Among her books are:
The Drama of the Gifted Child: The Search for the True Self, (1979)
The Untouched Key: Tracing Childhood Trauma in Creativity and Destructiveness. (1988)
Banished Knowledge: Facing Childhood Injuries, (1988)
Breaking Down the Wall of Silence: The Liberating Experience of Facing Painful Truth, (1990)
For Your Own Good: Hidden Cruelty in Child-Rearing and the Roots of Violence 1990
The Truth Will Set You Free: Overcoming Emotional Blindness and Finding Your True Adult Self, (2001)
The Body Never Lies: The Lingering Effects of Cruel Parenting, (2006)
In her first book she wrote:
“ Experience has taught us that we have only one enduring weapon in our struggle against mental illness: the emotional discovery and emotional acceptance of the truth in the individual and unique history of our childhood." So twentieth century. Still that is not our purpose right now.
Miller liked to find confirmation for her ideas in the biographies of artists. Here is something she wrote in For Your Own Good:
Paul Klee is reknowned as a great painter of magical and poetic canvases. His only child may have been the one person who was familiar with his other side...Felix Klee, the painter's son.[said] ..:"He had two sides, he was full of fun; but he [was] also capable of playing his part in my upbringing by giving me an energetic whipping." Paul Klee made wonderful [puppets], presumably for his son.."He admitted that when I was at school he sometimes put on a performance for the cat..."
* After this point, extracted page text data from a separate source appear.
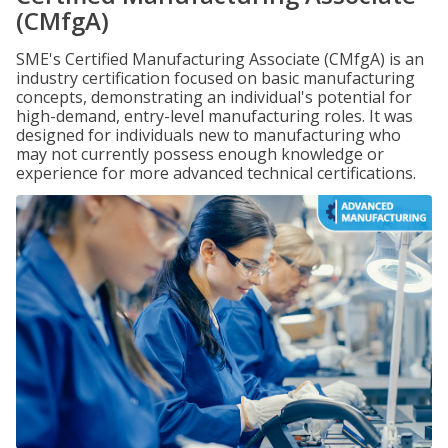
(CMfgA)
SME's Certified Manufacturing Associate (CMfgA) is an
industry certification focused on basic manufacturing
concepts, demonstrating an individual's potential for
high-demand, entry-level manufacturing roles. It was
designed for individuals new to manufacturing who
may not currently possess enough knowledge or
experience for more advanced technical certifications.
Miller's point is that the fact the father put on puppet shows for the child, is considered a reason not to blame the father for the beatings of his son. She goes on:
I have used this example to help readers free themselves from the cliches about good or bad parents. Cruelty can take a thousand forms and it goes undetected even today because the damage it does to the child and the ensuing consequences are still so little known.
Miller thinks society has conspired to prevent children from understanding how they have been abused.
Understand we are not talking here about what normally counts as child abuse. That is not her focus, but rather the psychological cruelty children suffer and how it is hidden from everyone's sight by the emphasis on the parents' good intentions and the advice to forgive your parents. She points to the biblical commandment to honor thy parents as evidence of social forces that encourage amnesia about the pervasive extent of psychological child abuse.
No doubt a lot of what Miller points to is cruelty. But the answer at some point is surely to understand others through ourselves, not ourselves through our parents. At some point the chin up attitude must be to say we have all made mistakes, and forgive your parents and get on with life. Miller's scenario forbids this forgiveness and frankly overestimates the importance of reason in an irrational world. Miller's viewpoint seems like it just keeps people fretting about things they should have let go off a long time ago. The subjects she focuses on did not suffer more than anybody else and at some point you say I have other things to do with my life besides revealing a global conspiracy to hide subtle cruelty. I will be happy just making sure I myself do not do this. The growth is in forgiveness.